*Problem to work on*: Render the data starting at the line containing "Wrap output in <instances>...</instances>. Mask" and ending at the line containing "117H137V116H131L130 117V121L132 122V123H134L135" as a two-column CSV with columns named input and output, one row for each input with its output. Put each field in quotation marks and replace line breaks with spaces.

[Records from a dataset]
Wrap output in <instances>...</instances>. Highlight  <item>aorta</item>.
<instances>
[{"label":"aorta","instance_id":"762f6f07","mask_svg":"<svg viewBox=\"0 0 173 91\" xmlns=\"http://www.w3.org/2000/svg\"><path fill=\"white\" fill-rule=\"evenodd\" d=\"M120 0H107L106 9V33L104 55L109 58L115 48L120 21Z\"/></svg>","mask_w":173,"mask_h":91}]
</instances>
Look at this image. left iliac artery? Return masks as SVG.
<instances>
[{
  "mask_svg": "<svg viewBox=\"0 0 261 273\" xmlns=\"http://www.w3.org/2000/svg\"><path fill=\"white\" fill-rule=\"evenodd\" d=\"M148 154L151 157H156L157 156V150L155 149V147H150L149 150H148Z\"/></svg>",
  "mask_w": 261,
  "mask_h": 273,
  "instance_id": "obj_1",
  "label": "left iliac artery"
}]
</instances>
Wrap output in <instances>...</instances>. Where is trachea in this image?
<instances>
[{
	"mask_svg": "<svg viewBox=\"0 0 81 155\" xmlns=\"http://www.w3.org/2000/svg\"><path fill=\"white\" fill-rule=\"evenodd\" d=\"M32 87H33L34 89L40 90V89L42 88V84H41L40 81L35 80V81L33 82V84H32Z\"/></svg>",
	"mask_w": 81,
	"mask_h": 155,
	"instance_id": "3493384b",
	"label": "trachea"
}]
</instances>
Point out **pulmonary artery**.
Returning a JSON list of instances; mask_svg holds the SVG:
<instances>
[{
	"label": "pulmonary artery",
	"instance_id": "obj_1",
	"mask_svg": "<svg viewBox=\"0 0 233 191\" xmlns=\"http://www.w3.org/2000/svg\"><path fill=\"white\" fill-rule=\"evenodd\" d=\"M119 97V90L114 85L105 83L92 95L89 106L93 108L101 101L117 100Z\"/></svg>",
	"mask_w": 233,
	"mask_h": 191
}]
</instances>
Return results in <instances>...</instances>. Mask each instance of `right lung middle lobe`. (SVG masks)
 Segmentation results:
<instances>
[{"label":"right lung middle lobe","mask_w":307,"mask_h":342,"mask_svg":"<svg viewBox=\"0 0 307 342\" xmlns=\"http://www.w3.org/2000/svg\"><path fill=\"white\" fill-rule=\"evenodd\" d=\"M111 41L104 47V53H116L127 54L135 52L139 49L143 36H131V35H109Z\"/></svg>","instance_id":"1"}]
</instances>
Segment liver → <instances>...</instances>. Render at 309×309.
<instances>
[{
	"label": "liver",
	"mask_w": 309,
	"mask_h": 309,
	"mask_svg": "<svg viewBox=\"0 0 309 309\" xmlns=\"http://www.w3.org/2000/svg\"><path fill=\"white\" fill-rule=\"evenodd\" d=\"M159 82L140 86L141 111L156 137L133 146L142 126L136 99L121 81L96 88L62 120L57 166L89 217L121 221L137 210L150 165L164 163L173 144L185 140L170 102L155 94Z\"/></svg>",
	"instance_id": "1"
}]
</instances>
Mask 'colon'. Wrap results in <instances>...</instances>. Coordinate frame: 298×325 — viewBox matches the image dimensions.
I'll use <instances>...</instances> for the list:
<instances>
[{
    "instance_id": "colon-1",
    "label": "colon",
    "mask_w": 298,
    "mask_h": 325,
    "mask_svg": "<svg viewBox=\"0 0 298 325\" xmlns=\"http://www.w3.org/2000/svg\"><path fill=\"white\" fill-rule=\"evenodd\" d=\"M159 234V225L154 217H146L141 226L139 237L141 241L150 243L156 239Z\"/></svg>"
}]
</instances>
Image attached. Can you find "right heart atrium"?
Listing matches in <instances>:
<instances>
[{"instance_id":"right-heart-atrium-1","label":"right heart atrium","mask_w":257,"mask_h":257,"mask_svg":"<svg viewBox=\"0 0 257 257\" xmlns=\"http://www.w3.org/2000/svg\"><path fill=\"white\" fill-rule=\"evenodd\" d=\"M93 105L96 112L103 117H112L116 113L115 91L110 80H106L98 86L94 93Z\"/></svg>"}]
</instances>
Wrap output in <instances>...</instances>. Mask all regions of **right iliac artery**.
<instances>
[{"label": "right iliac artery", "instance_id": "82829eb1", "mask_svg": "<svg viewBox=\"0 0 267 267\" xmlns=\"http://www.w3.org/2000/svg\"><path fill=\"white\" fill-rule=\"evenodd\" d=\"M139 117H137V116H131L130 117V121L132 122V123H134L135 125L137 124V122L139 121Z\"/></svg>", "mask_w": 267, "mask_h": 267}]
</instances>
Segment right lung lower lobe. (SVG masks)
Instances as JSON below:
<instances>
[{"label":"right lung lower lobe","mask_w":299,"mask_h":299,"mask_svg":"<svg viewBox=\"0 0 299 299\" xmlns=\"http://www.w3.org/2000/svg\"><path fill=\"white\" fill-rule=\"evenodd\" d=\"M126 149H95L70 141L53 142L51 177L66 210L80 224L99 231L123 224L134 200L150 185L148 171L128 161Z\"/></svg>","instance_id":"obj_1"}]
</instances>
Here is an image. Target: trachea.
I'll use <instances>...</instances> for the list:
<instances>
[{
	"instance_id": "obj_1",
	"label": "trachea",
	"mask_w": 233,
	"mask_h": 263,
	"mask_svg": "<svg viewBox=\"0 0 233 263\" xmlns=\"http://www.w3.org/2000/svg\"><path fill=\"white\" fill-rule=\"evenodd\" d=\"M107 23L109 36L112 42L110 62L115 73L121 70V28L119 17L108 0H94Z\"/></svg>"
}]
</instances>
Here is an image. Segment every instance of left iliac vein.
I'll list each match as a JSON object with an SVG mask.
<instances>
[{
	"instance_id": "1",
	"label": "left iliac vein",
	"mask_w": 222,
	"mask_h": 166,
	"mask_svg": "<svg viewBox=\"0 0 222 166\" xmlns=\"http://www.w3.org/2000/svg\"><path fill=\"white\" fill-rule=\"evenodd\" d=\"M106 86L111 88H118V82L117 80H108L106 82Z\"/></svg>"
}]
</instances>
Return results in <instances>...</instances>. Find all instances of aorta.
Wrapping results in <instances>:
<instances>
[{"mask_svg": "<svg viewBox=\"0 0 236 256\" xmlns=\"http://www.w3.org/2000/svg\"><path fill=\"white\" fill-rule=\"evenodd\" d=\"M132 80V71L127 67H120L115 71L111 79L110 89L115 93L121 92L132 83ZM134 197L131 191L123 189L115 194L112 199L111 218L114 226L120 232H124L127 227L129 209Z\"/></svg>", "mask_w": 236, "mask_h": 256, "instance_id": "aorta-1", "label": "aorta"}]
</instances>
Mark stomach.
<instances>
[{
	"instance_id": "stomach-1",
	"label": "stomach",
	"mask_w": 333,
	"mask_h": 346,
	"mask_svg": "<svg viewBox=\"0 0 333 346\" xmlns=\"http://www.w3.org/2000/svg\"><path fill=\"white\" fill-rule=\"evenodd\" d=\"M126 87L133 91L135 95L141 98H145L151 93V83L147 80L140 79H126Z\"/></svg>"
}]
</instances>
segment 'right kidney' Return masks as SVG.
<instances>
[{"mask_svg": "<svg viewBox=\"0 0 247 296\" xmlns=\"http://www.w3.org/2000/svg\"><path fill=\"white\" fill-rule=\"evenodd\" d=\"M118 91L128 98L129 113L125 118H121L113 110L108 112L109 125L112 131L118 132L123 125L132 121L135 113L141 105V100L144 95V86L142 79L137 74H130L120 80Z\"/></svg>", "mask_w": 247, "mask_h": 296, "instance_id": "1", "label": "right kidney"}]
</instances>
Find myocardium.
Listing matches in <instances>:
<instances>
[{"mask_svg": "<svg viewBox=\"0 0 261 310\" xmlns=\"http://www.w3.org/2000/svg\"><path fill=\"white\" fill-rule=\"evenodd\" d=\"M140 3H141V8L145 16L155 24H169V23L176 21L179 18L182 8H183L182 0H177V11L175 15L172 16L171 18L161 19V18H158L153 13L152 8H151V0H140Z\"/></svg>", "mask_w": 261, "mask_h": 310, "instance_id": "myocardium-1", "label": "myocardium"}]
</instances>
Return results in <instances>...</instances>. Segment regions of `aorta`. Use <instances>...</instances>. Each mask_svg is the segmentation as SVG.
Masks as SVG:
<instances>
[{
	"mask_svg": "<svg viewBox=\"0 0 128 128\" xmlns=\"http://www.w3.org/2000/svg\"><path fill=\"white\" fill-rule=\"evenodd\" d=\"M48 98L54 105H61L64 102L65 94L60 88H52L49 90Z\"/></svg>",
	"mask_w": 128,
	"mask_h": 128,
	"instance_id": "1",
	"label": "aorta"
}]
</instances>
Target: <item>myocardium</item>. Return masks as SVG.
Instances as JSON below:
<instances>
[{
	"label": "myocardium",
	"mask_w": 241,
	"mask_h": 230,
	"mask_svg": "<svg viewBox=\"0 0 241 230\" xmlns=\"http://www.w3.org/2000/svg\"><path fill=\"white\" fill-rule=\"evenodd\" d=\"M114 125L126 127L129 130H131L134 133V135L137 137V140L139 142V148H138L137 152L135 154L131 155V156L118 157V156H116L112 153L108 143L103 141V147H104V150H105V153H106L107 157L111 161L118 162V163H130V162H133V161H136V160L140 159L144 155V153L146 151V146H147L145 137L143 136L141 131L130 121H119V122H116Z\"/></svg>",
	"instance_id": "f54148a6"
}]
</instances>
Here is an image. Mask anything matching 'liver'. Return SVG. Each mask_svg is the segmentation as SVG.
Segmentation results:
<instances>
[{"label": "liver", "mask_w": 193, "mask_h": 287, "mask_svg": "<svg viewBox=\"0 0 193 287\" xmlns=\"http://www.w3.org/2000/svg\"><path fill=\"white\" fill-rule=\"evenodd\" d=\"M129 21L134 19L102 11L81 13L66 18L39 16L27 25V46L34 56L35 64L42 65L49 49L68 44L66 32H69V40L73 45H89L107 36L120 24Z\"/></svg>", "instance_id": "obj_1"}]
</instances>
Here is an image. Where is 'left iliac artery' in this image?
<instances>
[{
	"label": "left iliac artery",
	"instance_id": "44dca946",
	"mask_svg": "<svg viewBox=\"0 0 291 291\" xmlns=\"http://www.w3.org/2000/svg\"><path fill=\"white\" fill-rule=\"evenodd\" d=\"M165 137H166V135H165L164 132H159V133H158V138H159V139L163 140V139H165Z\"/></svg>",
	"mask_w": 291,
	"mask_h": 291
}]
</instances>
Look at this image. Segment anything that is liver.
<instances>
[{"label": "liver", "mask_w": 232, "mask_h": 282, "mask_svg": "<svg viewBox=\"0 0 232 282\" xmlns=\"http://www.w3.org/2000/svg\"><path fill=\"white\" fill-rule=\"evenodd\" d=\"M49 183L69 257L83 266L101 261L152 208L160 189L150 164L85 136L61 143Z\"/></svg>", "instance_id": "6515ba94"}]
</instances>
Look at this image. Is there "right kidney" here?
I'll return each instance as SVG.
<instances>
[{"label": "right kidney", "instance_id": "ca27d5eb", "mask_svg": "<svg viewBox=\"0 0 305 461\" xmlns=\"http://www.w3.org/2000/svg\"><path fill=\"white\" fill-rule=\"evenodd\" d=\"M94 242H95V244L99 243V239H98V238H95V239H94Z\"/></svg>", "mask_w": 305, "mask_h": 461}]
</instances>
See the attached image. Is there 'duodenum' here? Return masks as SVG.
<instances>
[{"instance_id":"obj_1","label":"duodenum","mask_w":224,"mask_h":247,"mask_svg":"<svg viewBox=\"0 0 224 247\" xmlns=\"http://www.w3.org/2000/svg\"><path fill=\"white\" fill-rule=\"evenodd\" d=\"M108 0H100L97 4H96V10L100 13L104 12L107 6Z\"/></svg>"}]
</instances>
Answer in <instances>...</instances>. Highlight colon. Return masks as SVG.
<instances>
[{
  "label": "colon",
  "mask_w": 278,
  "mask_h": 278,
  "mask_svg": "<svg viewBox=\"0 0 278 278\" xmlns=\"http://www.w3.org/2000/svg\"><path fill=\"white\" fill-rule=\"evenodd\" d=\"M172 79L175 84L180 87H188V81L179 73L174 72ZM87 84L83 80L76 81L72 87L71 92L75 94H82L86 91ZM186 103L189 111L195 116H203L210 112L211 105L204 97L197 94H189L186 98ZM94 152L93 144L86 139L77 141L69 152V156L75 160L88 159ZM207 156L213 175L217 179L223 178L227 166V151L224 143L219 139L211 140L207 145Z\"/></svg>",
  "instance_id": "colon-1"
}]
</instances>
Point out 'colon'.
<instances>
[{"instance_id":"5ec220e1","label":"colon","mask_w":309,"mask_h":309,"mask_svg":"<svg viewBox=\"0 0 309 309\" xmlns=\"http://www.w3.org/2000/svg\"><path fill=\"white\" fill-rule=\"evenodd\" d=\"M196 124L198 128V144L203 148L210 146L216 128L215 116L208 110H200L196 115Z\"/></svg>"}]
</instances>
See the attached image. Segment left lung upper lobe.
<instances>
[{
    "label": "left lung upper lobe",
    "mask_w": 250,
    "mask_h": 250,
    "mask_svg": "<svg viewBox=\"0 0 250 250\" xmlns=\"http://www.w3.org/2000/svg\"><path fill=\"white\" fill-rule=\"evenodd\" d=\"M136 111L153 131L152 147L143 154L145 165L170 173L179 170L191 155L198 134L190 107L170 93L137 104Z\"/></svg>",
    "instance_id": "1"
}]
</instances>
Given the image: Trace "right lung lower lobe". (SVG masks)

*Exercise result*:
input,output
"Wrap output in <instances>...</instances>. Mask all regions of **right iliac artery**.","<instances> [{""label"": ""right iliac artery"", ""instance_id"": ""82829eb1"", ""mask_svg"": ""<svg viewBox=\""0 0 267 267\"" xmlns=\""http://www.w3.org/2000/svg\""><path fill=\""white\"" fill-rule=\""evenodd\"" d=\""M139 117H137V116H131L130 117V121L132 122V123H134L135 125L137 124V122L139 121Z\""/></svg>"", ""mask_w"": 267, ""mask_h"": 267}]"